Editor’s Note: Jeffrey Kaye represented Cody Eller in a criminal case that lasted more than two years before Superior Court Judge Jacalyn Colburn in April 2013 set aside the verdict based on “Laurie” discovery violations, after it came to light that the arresting officer’s credibility had been called into question. The case was resolved by a plea agreement in November. In a letter submitted to the NH Supreme Court Advisory Committee on Rules last month, Kaye suggested a number of protocols and procedures the court could adopt to ensure exculpatory evidence is disclosed to the defense in a timely fashion. The following is an edited version of that letter.

The New Hampshire Supreme Court and the Advisory Committee on Rules must address and mandate procedures to be followed by prosecuting officers statewide relative to disclosing exculpatory evidence to defense counsel.

From November 2012 until April 15, 2013, this defense counsel filed more than 10 motions to obtain exculpatory discovery in State v. Cody Eller. During Eller’s first trial, the court reviewed the limited material provided by the police and the county attorney’s office, which did not include any exculpatory materials that would have been favorable to the defense. NH Superior Court Judge Jacalyn Colburn, in her decision on April 16, 2013, set aside the initial verdict against Eller, based on “Laurie” discovery violations – the first time that has happened in 18 years.

......

Challenge |
Answer these questions from the text on exculpatory evidence disclosure:
1. How was the criminal case against Cody Eller finally resolved?
2. How many motions for exculpatory discovery did defense counsel file between November 2012 and April 15, 2013?
3. What date was the decision that set aside the initial verdict against Eller?
The records that follow come from a separate source and are unrelated to this text.

......

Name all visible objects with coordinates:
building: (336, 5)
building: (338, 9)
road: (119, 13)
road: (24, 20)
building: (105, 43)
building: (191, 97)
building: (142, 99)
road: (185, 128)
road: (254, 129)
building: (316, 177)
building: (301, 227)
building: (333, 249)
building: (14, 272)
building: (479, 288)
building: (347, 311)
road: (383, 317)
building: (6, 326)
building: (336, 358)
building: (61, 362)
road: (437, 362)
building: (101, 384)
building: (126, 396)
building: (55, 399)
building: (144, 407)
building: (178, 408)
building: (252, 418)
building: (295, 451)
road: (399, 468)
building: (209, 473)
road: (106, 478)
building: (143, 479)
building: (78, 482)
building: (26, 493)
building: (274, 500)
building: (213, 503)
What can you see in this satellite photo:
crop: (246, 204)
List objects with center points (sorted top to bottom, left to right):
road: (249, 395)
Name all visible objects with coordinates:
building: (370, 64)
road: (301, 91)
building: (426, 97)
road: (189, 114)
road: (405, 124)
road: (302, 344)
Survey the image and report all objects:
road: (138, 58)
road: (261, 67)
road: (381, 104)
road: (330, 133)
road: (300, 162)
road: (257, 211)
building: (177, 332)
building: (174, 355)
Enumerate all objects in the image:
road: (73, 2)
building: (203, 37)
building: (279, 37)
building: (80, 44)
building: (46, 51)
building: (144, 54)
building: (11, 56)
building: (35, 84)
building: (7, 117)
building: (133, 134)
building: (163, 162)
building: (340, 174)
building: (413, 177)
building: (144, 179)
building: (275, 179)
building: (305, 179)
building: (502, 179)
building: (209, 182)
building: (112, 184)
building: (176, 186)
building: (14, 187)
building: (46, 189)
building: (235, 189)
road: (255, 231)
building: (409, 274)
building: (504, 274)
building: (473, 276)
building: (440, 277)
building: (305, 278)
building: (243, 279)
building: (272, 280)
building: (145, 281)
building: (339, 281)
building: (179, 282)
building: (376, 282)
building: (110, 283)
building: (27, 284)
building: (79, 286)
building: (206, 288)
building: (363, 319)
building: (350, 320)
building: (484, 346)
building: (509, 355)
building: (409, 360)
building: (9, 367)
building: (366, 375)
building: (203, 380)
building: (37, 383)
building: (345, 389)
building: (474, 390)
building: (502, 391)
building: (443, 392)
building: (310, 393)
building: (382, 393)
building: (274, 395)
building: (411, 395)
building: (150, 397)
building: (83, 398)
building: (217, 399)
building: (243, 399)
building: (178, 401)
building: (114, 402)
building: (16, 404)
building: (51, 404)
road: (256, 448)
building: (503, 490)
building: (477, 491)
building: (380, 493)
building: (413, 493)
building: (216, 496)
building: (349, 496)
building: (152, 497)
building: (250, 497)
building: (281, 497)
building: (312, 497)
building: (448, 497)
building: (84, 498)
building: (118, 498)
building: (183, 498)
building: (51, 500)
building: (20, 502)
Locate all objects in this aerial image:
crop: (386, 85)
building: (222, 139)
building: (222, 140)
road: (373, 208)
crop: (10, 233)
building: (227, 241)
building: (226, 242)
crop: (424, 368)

......

Correct result |
1. It was resolved by a plea agreement in November.
2. More than 10.
3. April 16, 2013.